LSC Technical Issues Conference – home thoughts from abroad

The point of a conference report can sometimes seem unclear. If you were there, you don’t need it. And, if you weren’t, the proceedings – however riveting for those present- can seem more than a little distant. This is mainly for those not in New Orleans for the second day of the Legal Services Corporation technical issues conference and who are now happily into their weekends back home. The day was, in the line of sessions that I chose at any rate, dominated by the heavy hitters of the LSC-influenced, technology-developing community. They are worth looking up  if you want to keep in touch with US developments and think about their implications for us.

In the interests of full disclosure, I should probably say that I missed what was credibly reported as the hit of yesterday. I was trawling pharmacies for a grab bag of medication to deal with what certainly feels like a near fatal collision of jet lag and a monster cold. The star was Margaret Hagan, the doyenne of the legal design movement, who has really transformed much of the best process in digitalisation by courts and legal service providers. She is remarkable for her emphasis on the user and re-conceiving services from their perspective in a visual and collaborative way. Look at her work and see exactly how Her Majesty’s Courts and Tribunals Service is going astray in digitalising small claims.

Coming up next was Illinois Legal Aid Online, a reliable and regular contributor to these conferences. They presented on a new online triage and referral system which sought to match users and providers on the basis of geography, means, scope, type of problem etc. The importance of this is the need in all jurisdictions for a central point where people can get access both to the best available services and resources. Get this right and you have a pretty useful product which may be the one access to justice technology project to be internationally replicable in the manner of those addressing needs in the commercial market. From a domestic U.K. angle, the issue would be which organisation should host such provision and how could it relate to existing services like the information available on the Citizens Advice site. But, if we could overcome that, we could set up an infrastructure that begins to address the gaps between self help, referral to NGOs and to lawyers.

The conference included a discussion on unbundling led by the tireless Katherine Alteneder of the National .Self Represented Litigation Network. This introduced the first new catchphrase of the conference. Have you heard of ‘low bono’? No, neither had I. But, fascinatingly, the Chicago Bar Foundation, whose members must be considerably more liberal than many others in the world, have endorsed this concept and actually encouraged a small cohort of newly qualified lawyers to undercut their elders on elements of unbundled services.

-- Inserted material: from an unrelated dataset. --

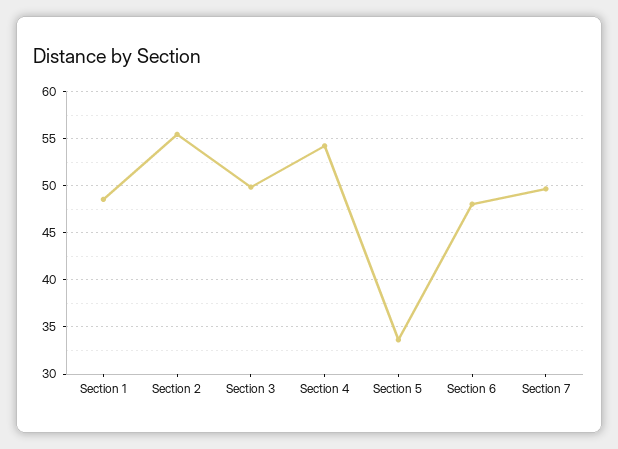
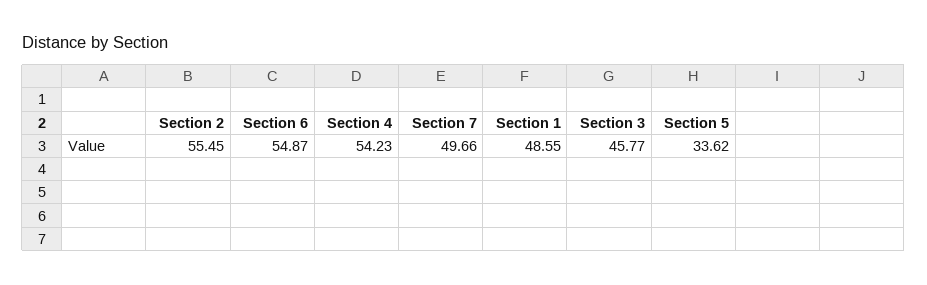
Section 3: 50 -> 45.77
Section 6: 48 -> 54.87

No conference of this kind would be complete without a contribution from the California Courts. They have, perhaps illogically but certainly effectively, responded to a crisis of unrepresented litigants by establishing a network of self help centres. These operate technically within the court structure but are clearly pushing the boundaries toward legal help. This is a challenge to which our courts may have to rise if legal aid remains in its current decimated state. California’s latest venture is into the use of video to maximise services in remote  areas. It surely has to be the way to go. A number of presentations explored the use of video connection. One of the most interesting covered was the use of cheap Echo Show connections to link between offices rather than through video and computers.

The final contribution that fits into the category of old-timer heavy hitting was John Maher’s presentation in the last plenary ‘rapid fire tech’ session of CALI’s A2J Author. You can catch this on the LSC’s Facebook page. (I have, of course, cancelled my Facebook identity but you can still get in). It is the last of the second set of presentations. Viewing it will take less than 7 Minutes. A2J Author really is the best combination of a teaching tool for law undergraduates and a DIY interactive/visual document self assembly programme. Someone should develop a UK franchise.

So, the sun rises once more. This time on the last day of the conference. Mercifully, it runs only to lunchtime. These Americans begin early and finish late. I should find someone to talk with to see if I have regained the power of speech.